### STATED TASK
Find each line in the records below that contains the word "Frets", and copy those lines in full.

BEGIN

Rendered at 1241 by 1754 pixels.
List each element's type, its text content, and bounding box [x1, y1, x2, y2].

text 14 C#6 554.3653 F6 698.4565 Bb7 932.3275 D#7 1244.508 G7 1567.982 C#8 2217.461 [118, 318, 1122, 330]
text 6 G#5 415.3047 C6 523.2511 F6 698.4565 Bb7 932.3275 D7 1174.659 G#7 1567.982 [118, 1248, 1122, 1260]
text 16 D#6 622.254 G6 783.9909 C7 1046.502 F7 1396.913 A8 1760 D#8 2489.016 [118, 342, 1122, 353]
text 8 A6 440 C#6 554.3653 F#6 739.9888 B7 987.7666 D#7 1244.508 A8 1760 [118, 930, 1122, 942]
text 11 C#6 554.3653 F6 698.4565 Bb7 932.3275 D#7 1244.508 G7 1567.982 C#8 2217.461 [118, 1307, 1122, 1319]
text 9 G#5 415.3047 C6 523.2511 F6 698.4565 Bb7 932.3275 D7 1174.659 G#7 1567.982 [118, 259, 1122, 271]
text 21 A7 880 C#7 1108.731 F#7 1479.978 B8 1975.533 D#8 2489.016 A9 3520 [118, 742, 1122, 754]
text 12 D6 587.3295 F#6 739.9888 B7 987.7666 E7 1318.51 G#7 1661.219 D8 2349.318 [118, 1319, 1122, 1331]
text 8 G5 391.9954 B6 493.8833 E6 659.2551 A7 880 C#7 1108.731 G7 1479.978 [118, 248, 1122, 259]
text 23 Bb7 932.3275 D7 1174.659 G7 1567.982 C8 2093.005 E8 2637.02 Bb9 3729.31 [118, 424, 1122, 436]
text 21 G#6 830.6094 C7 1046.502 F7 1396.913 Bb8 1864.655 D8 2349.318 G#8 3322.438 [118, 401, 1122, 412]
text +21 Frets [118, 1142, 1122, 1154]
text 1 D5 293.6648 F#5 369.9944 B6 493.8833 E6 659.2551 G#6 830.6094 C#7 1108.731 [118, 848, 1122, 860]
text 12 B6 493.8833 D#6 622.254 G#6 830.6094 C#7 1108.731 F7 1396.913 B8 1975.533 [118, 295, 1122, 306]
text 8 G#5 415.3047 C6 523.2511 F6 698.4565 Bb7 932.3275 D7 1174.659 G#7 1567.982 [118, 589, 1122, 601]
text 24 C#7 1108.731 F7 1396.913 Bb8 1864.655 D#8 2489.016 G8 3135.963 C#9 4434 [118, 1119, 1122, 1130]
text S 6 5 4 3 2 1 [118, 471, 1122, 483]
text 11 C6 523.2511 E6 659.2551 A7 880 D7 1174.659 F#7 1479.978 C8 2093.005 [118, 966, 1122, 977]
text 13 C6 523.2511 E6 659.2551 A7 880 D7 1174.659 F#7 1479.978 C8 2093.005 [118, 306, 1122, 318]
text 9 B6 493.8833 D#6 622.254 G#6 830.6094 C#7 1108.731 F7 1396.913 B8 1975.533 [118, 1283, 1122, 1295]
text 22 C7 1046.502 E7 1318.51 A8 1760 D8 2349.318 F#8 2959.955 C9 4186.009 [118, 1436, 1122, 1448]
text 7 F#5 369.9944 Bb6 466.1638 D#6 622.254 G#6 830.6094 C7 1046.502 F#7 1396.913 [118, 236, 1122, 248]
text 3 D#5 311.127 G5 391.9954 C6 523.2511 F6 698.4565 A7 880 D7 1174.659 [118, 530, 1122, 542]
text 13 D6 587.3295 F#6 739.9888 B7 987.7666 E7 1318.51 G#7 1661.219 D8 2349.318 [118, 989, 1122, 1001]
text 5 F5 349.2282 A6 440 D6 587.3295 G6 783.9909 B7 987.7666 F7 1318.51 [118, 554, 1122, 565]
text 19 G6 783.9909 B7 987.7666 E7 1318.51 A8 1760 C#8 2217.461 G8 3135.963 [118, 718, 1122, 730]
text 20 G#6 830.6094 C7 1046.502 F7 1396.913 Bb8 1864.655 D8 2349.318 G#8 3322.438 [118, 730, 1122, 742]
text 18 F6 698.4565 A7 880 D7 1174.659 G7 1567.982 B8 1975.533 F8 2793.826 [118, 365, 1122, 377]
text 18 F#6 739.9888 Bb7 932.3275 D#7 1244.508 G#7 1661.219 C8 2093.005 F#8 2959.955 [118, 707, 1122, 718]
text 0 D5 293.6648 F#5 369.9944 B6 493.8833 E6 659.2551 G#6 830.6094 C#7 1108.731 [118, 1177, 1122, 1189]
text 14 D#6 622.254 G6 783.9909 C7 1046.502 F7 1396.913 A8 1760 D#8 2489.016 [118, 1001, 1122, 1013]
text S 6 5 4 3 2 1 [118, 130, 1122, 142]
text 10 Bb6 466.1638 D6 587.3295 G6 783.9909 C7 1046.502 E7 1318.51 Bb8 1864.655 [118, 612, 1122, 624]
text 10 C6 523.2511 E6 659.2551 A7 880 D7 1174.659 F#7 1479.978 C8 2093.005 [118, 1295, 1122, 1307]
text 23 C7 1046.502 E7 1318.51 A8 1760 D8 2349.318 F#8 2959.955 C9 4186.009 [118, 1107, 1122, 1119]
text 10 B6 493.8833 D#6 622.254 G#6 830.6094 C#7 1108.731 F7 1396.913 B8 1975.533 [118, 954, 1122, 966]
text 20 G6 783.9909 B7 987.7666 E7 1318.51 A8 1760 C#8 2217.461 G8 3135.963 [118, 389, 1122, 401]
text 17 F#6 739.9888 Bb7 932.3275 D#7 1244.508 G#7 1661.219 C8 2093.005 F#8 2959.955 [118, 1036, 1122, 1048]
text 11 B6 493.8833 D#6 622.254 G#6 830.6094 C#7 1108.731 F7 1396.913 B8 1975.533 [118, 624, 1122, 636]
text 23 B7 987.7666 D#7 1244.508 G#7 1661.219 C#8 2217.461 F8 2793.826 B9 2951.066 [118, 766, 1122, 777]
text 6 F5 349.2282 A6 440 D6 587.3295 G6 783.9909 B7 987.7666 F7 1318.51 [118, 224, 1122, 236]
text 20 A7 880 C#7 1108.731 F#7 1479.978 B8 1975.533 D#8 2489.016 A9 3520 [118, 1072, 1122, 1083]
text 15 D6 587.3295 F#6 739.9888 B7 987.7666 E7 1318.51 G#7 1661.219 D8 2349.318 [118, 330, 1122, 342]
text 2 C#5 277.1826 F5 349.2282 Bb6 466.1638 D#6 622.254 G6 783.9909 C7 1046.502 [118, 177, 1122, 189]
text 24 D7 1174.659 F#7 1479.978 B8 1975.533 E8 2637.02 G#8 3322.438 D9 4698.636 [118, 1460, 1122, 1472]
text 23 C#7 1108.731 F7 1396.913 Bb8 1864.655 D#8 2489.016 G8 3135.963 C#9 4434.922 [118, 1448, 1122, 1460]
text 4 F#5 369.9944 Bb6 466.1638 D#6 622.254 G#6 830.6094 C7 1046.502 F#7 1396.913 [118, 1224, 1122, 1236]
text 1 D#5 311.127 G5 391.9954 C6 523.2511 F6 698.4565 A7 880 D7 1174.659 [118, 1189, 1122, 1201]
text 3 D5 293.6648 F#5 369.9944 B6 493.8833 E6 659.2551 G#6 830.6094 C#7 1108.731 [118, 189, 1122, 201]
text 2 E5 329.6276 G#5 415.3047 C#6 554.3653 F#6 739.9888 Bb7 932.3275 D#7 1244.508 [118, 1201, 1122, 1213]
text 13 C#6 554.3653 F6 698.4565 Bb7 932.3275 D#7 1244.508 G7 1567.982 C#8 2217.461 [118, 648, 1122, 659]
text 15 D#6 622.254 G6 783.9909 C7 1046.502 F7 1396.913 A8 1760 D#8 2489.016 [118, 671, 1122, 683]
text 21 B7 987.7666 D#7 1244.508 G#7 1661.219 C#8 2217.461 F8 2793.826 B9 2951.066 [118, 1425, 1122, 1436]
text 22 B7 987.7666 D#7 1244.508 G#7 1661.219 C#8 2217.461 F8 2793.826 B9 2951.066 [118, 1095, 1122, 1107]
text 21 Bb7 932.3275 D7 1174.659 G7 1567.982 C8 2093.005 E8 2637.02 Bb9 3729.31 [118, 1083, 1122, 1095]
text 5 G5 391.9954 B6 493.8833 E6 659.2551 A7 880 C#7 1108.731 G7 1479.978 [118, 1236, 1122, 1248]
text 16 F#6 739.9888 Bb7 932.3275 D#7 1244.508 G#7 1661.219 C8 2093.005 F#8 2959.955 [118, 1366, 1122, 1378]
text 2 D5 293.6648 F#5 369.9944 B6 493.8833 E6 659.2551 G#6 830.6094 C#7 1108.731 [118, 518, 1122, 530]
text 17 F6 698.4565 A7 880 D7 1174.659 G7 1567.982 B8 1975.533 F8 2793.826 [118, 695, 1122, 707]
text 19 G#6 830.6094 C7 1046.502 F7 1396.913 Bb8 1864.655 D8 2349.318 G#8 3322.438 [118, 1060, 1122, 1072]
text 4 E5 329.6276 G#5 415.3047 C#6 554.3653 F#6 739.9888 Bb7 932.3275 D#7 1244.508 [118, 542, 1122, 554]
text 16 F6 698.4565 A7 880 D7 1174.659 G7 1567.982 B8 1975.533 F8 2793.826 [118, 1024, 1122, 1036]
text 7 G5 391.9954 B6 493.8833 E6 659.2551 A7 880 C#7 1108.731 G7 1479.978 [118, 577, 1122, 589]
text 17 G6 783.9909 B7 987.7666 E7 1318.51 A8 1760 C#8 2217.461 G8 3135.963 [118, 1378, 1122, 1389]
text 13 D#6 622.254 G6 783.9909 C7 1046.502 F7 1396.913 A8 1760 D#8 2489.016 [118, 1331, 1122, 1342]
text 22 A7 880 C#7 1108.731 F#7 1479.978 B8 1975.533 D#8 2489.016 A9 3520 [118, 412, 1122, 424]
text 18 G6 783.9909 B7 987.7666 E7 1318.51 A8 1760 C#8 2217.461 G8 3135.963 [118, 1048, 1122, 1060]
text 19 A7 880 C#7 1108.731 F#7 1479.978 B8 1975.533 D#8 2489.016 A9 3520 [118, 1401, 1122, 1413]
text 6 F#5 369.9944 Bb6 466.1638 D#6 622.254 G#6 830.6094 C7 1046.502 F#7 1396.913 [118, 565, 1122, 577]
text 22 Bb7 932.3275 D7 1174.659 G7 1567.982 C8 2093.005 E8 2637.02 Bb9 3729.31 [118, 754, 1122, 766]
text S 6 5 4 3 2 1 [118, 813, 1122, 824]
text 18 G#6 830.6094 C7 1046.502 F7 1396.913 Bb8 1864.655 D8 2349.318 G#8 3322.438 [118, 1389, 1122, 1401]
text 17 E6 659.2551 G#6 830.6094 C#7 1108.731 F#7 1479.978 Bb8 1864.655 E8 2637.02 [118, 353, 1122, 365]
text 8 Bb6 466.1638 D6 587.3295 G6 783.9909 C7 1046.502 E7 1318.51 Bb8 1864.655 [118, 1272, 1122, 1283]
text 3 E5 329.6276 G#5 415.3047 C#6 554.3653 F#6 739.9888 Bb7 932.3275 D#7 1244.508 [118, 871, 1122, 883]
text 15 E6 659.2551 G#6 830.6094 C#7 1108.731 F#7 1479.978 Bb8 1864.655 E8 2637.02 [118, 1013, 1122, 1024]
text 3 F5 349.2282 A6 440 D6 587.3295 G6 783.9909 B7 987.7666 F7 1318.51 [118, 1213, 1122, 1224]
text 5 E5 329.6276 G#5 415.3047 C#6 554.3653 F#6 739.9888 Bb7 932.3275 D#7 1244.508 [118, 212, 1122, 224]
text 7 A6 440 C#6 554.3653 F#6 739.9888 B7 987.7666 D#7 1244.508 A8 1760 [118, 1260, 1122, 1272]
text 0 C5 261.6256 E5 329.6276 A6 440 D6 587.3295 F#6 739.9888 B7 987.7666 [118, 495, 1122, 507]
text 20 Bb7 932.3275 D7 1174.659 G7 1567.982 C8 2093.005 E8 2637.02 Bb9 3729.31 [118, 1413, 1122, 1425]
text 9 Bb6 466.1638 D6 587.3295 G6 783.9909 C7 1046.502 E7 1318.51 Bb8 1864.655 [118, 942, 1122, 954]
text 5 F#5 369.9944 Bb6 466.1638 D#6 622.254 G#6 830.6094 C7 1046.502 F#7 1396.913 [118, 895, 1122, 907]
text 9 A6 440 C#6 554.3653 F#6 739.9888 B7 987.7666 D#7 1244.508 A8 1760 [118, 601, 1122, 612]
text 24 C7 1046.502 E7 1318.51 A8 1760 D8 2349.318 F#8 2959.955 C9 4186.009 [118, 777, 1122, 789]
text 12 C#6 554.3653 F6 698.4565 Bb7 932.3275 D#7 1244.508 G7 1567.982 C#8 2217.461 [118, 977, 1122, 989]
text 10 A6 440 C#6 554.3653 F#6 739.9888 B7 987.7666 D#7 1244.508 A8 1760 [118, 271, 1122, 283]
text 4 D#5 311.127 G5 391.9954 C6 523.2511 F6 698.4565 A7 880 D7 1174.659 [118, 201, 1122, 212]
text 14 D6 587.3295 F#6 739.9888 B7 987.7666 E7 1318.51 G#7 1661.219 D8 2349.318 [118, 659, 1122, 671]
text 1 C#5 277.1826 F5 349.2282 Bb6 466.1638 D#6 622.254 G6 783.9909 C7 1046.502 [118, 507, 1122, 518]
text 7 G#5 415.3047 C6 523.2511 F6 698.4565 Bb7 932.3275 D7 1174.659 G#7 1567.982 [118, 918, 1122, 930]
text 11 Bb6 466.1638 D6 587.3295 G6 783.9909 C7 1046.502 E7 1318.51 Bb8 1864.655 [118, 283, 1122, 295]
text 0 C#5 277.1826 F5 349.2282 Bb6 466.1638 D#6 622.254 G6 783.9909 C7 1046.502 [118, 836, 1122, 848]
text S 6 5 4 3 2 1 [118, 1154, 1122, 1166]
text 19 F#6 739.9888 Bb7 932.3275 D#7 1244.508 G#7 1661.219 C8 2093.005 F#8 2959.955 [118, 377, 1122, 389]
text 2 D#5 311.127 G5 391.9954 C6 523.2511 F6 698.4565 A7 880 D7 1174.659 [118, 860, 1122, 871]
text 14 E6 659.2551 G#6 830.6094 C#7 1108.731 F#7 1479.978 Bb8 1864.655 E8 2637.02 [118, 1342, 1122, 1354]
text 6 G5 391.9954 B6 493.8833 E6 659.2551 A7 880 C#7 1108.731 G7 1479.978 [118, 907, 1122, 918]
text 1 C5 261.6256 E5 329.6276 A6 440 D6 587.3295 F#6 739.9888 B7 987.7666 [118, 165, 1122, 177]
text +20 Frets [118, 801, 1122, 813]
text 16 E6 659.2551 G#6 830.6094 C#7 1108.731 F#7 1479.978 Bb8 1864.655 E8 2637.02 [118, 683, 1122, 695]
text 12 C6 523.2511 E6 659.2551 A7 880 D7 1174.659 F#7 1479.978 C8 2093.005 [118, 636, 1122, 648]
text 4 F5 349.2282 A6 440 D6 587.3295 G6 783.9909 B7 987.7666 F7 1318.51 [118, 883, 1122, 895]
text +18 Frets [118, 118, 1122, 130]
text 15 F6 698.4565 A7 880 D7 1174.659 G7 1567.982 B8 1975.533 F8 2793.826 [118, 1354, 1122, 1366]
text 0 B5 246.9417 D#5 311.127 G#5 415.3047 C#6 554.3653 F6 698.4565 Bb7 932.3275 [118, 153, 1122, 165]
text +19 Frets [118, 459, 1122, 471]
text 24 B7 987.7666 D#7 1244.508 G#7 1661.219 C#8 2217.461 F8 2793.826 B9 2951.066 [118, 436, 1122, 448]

END

### RESPONSE TO THE EXERCISE
text +21 Frets [118, 1142, 1122, 1154]
text +20 Frets [118, 801, 1122, 813]
text +18 Frets [118, 118, 1122, 130]
text +19 Frets [118, 459, 1122, 471]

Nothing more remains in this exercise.